Despite putting up a disastrous effort in a 22-point loss to the Denver Nuggets Monday night, the two-time defending Western Conference champion Golden State Warriors still boast the best record in the NBA.
At 46-9, Golden State is also four games ahead of the San Antonio Spurs for the top seed in the Western Conference. That’s all fine and dandy. But even with Kevin Durant in the mix, the Warriors seem a bit more vulnerable this season than they did last year. Monday’s loss to Denver is a prime example of this.
None of that necessarily means the Warriors won’t repeat as conference champs. They’ll have four All-Stars take the court in New Orleans this upcoming weekend. They also boast two of the top-10 NBA MVP candidates and are on pace to put up the best scoring performance in the NBA in over a quarter century.
This has led the Warriors’ organization to publicly declare that they are not prepared to be involved in any trades prior to the deadline later this month.
“We’ll take phone calls. We’re not going to initiate any,” Warriors director of player personnel Larry Harris told KNBR recently (h/t East Bay Times). “But we’ll take phone calls if teams are interested, if they need us maybe in a three-way deal or they see something that can help us.
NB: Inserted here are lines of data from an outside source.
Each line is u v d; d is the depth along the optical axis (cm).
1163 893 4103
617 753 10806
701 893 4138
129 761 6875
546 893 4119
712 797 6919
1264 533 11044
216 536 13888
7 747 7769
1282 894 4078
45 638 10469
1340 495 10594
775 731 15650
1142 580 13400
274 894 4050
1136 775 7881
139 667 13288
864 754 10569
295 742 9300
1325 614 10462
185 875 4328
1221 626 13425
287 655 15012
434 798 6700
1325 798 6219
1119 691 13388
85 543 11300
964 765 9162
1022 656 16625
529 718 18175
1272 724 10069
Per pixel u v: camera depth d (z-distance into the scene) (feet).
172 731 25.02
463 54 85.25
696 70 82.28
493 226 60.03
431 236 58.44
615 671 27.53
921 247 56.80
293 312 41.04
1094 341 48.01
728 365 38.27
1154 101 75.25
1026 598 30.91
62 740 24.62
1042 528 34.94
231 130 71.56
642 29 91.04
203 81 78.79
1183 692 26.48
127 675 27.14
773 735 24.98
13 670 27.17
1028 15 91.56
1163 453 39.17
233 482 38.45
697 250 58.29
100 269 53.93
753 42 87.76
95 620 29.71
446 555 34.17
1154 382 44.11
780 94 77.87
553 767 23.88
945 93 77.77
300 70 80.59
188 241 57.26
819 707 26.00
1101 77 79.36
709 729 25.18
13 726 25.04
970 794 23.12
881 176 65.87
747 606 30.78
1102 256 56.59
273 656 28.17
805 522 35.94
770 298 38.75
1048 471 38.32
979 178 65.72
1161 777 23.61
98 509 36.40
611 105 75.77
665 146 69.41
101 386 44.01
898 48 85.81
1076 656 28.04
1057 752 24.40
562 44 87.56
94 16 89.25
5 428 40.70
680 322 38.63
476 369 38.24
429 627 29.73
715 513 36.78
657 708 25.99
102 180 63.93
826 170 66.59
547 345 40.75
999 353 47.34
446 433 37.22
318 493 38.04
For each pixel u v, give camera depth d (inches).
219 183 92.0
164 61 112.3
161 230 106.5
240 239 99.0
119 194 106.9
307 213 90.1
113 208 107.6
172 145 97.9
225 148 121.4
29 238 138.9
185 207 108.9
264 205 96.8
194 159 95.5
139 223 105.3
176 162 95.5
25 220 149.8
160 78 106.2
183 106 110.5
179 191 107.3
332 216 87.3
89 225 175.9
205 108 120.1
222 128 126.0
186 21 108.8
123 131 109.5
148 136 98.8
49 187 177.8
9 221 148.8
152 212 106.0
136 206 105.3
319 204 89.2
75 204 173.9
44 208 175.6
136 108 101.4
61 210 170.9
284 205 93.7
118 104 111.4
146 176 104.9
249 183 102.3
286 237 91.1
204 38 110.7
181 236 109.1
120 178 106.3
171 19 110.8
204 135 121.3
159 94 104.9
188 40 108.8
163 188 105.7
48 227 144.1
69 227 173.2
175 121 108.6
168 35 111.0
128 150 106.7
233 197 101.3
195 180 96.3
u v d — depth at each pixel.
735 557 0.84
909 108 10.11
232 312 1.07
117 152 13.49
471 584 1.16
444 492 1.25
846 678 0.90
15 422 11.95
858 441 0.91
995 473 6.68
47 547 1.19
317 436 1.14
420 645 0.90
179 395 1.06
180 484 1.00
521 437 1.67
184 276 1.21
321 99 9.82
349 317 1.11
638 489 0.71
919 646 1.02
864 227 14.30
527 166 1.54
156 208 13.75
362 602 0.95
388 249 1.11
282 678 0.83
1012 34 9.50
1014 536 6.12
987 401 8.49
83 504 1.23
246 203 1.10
We’re certainly not generating calls. And not because we’re being arrogant or anything.”
There was some speculation that Golden State might be active in the trade market after the team waived Anderson Varejao earlier in February. He was replaced on the roster by Briante Weber, who signed a 10-day contract with the squad.
Though, it appears the Warriors are willing to give youngsters more of an opportunity to see the court rather than add another veteran to the mix. Weber, Kevon Looney, Ian Clark, Damian Jones and Patrick McCaw have all shown a little bit of something in garbage time this season. Each one of them seem to have a future with the team.
“As we look at our roster moving forward, I think where we’re going to grow is within our own team,” Harris continued.
That seems to make sense. Golden State should be able to earn the top seed out west while finding a way to rest their core players. If so, it gives these youngsters valuable on-court time during the regular season.
Also important to note, Golden State doesn’t necessarily have the capital to acquire someone of worth on the trade market. The team doesn’t have a first-round pick in the upcoming 2017 NBA Draft and is pretty much capped out. Short of sending future picks and a rotational player in a deal, there doesn’t seem to be an avenue for the Warriors to be active between now and the deadline.